Ara

Eldivenler...



Bugün kitapçıda elimi sürdüm kapağına; 
özenli, çekici,
sert ama yumuşak
pütürlü ama düz
anlamlı ama boş şeyler çağrıştırdı ilkin... 

Bir çocuk ısrarcılığıyla paçalarımı çekiştiren ismi, 
sarıp sarmaladığım hatıra bohçasını hafiften araladı...

Karnım soğudu inceden,
o sivri incelik yukarı tırmanıp ağrıya benzer bi saplantı yaydı boğazıma...
Gün boyu dilimde boş boş dolanan avare ağız kuruluğum, önce pek de anımsayamadığı bir hisle irkildi, çalkalandı. Midemi tekmeledi, ama mide ondan da aylaktı, kusamadık...

"Eldivenler, Hikâyeler"in içini yokladım, o gereksiz ve edebiyatın hazıryiyicisi, asalağı hızlı okuma tekniği ile kitabın ilk öyküsü "Eldivenler"i bir 'çırpı'da okudum. 

'Bir çırpınışta okudum' mu deseydim yoksa?.. 

Yok yok, aslında 'okuduğumu sandım' desem daha dürüst olurum. 
Bu, belki de adından dolayı öyküden kaçmaktı. 
Bana çağrıştırdıklarıyla;
gecikmiş ve artık gereksiz, anlam'sız bir hesaplaşmadan kaçış... 

Halbuki, kendime kızıp hırsımı hızlı okumayla kitaptan çıkarıyordum. 
Bir an öyküyü unuttum, gözüm sadece üstünde geziniyor, 
anılarımı çağrıştırdığı için onu yavan yavan 
ve 
hesap sorarcasına, dişleye dişleye yalıyordu... 
Öykünün altımda acı çektiğini, 
anlaşılma ihtiyacı duyduğunu hissettim.
Oysa tutku'suz bir buluşmaydı bu ve çok çıkarcıydım...

İşini bitirecek, yatağa attıktan sonra bir daha yüzüne bakmayacak adamın gereksiz göz süzmeleri, tavlama denemeleri gibiydi bu sapkın sapıklığım... 

Öyküyü, "hatırlama"ya metres ettim... 
Öykü, "hikâye" anlatıyordu, kopmuştum ondan. 

Yanımdaki adamların sayısı, kitapçıların o tenha zamanında tesadüfen çoğaldı gibi geldi bana.

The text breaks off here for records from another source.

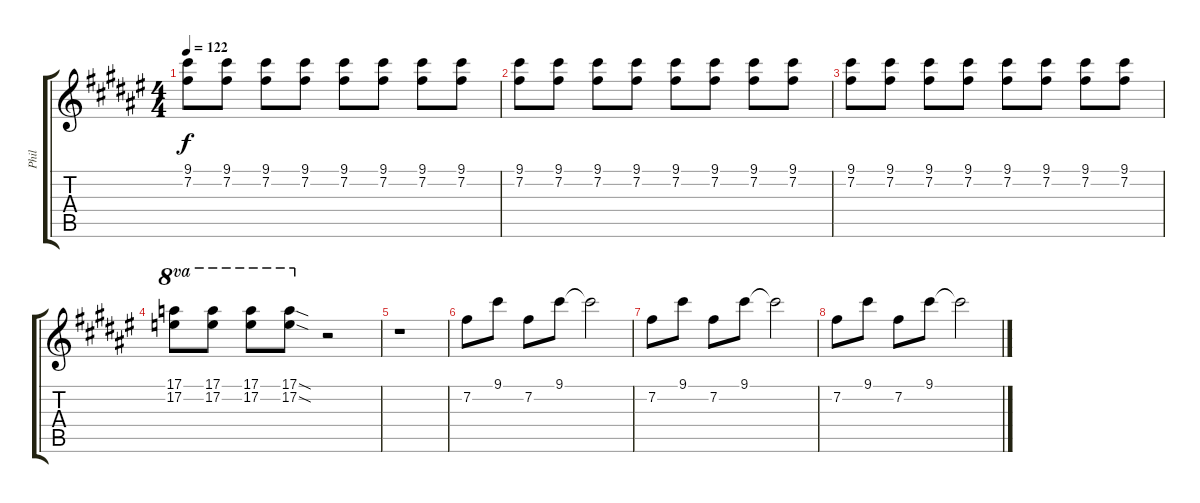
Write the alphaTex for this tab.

\track ("Phil" "Phil") {instrument distortionguitar}
\staff {score tabs}
\tuning (E4 B3 G3 D3 A2 E2) {hide}
\ts (4 4)
\tempo 122
\clef g2
\ks f#
(9.1 7.2).8{dy f} (9.1 7.2).8 (9.1 7.2).8 (9.1 7.2).8 (9.1 7.2).8 (9.1 7.2).8 (9.1 7.2).8 (9.1 7.2).8 |
(9.1 7.2).8 (9.1 7.2).8 (9.1 7.2).8 (9.1 7.2).8 (9.1 7.2).8 (9.1 7.2).8 (9.1 7.2).8 (9.1 7.2).8 |
(9.1 7.2).8 (9.1 7.2).8 (9.1 7.2).8 (9.1 7.2).8 (9.1 7.2).8 (9.1 7.2).8 (9.1 7.2).8 (9.1 7.2).8 |
(17.1 17.2).8{ot 8va} (17.1 17.2).8{ot 8va} (17.1 17.2).8{ot 8va} (17.1{sod} 17.2{sod}).8{ot 8va} r.2 |
r.1 |
7.2.8 9.1.8 7.2.8 9.1.8 9.1{t}.2 |
7.2.8 9.1.8 7.2.8 9.1.8 9.1{t}.2 |
7.2.8 9.1.8 7.2.8 9.1.8 9.1{t}.2
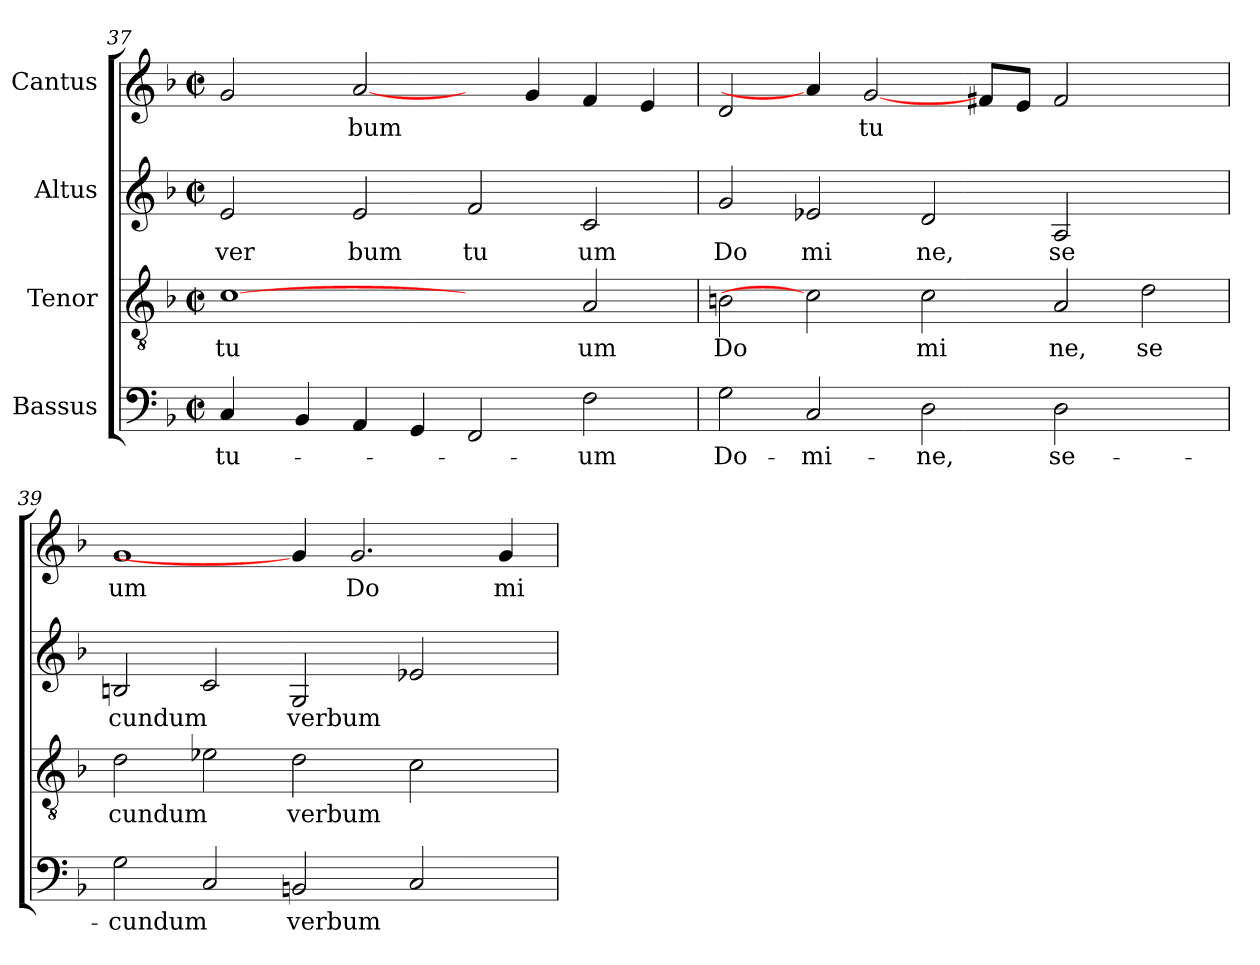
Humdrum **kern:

**kern	**text	**kern	**text	**kern	**text	**kern	**text
*part4	*part4	*part3	*part3	*part2	*part2	*part1	*part1
*staff4	*staff4	*staff3	*staff3	*staff2	*staff2	*staff1	*staff1
*I"Bassus	*	*I"Tenor	*	*I"Altus	*	*I"Cantus	*
!!LO:LB:g=z
*clefF4	*	*clefGv2	*	*clefG2	*	*clefG2	*
*k[b-]	*	*k[b-]	*	*k[b-]	*	*k[b-]	*
*F:	*	*F:	*	*F:	*	*F:	*
*M2/2	*	*M2/2	*	*M2/2	*	*M2/2	*
*met(c|)	*	*met(c|)	*	*met(c|)	*	*met(c|)	*
=37	=37	=37	=37	=37	=37	=37	=37
!	!LO:LY:b:cj	!	!LO:LY:b:cj	!	!LO:LY:b:cj	!	!
*	*	*	*	*	*	*^	*
4C/	tu-	[1c	tu	2e/	ver	2g/	8ryy	.
.	.	.	.	.	.	.	1...ryy	.
4BB-/	.	.	.	.	.	.	.	.
!	!	!	!	!	!LO:LY:b:cj	!	!	!LO:LY:b
4AA/	.	.	.	2e/	bum	[2a/	.	bum
4GG/	.	.	.	.	.	.	.	.
!	!	!	!	!	!LO:LY:b:cj	!	!	!
2FF/	.	2ryy	.	2f/	tu	4ryy	.	.
.	.	.	.	.	.	4g/	.	.
!	!LO:LY:b:cj	!	!LO:LY:b:cj	!	!LO:LY:b:cj	!	!	!
2F\	-um	2A/	um	2c/	um	4f/	.	.
.	.	.	.	.	.	4e/	.	.
=38	=38	=38	=38	=38	=38	=38	=38	=38
!	!LO:LY:b:cj	!	!LO:LY:b:cj	!	!LO:LY:b:cj	!	!	!
*	*	*	*	*	*	*v	*v	*
2G\	Do-	2Bn\	Do	2g/	Do	2d/	.
!	!LO:LY:b:cj	!	!	!	!LO:LY:b:cj	!	!
2C/	-mi-	2c]	.	2e-X/	mi	4a/]	.
!	!	!	!	!	!	!	!LO:LY:b:cj
.	.	.	.	.	.	[2g/	tu
!	!LO:LY:b:cj	!	!LO:LY:b:cj	!	!LO:LY:b:cj	!	!
2D\	-ne,	2c\	mi	2d/	ne,	.	.
.	.	.	.	.	.	8f#/L	.
.	.	.	.	.	.	8e/J	.
!	!LO:LY:b:cj	!	!LO:LY:b:cj	!	!LO:LY:b:cj	!	!
2D\	se-	2A/	ne,	2A/	se	2f#/	.
!	!	!	!LO:LY:b:cj	!	!	!	!
2ryy	.	2d\	se	2ryy	.	2ryy	.
=39	=39	=39	=39	=39	=39	=39	=39
!	!LO:LY:b	!	!LO:LY:b	!	!LO:LY:b	!	!LO:LY:b:cj
2G\	-cundum	2d\	cundum	2Bn/	cundum	1g	um
2C/	.	2e-X\	.	2c/	.	.	.
!	!LO:LY:b	!	!LO:LY:b	!	!LO:LY:b	!	!
2BBn/	verbum	2d\	verbum	2G/	verbum	4g/]	.
!	!	!	!	!	!	!	!LO:LY:b:cj
.	.	.	.	.	.	2.g/	Do
2C/	.	2c\	.	2e-X/	.	.	.
!	!	!	!	!	!	!	!LO:LY:b:cj
4ryy	.	4ryy	.	4ryy	.	4g/	mi
=	=	=	=	=	=	=	=
*-	*-	*-	*-	*-	*-	*-	*-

Malum, 'iş tutuyorduk', seyircisi çok olacaktı... Bu saatlerdeki olağan raf sessizliğini ayak sürümeleriyle bozduklarında kendime geldim. 

Anılarımın "metres"i öykünün üstünü örttüm, yerine koydum,
'iş'ini bitirmiş, boşlukta gezinen ama uçtuğunu zanneden adamın umarsızca fermuar çekişine tişörtümü düzelten ellerim uydu, 
kasiyere mahcup bir bakış fırlatarak çantamı omzuma asıp çıktım... 

Uzun bi aradan sonra ilk kez çıplaklıktan utandığımı hissettim. 
Kerhanedeyim sandığım için mekândan özür diledim... 
Ama suç anılarda; depreşmeselerdi... Ben mi onlara "kudurun!" dedim?

14 Eylül 2009


-Arka kapaktan-

Murathan Mungan'ın yaşama dair derin ve incelikli gözlemlerle zenginleştirdiği bu öyküler, kadınlar hakkında, erkekler hakkında, ilişkilerin gerilimi hakkında, ebeveynler hakkında, zamanın geçiciliği ve bazen de "oturup kalması" hakkında, tesadüfler hakkında, kısacası hayat hakkında...

"Eldivenler, hikâyeler" on öyküden oluşuyor:
Eldivenler, Ansızın her şey, Kaset, Yaz gibisi var mı? Kötü adamla kötü kadının aşkı üzerine küçük bir film, Krepen'in duvarı, Islık, Çarpışma, Tabut ve Geçici kesinlikler.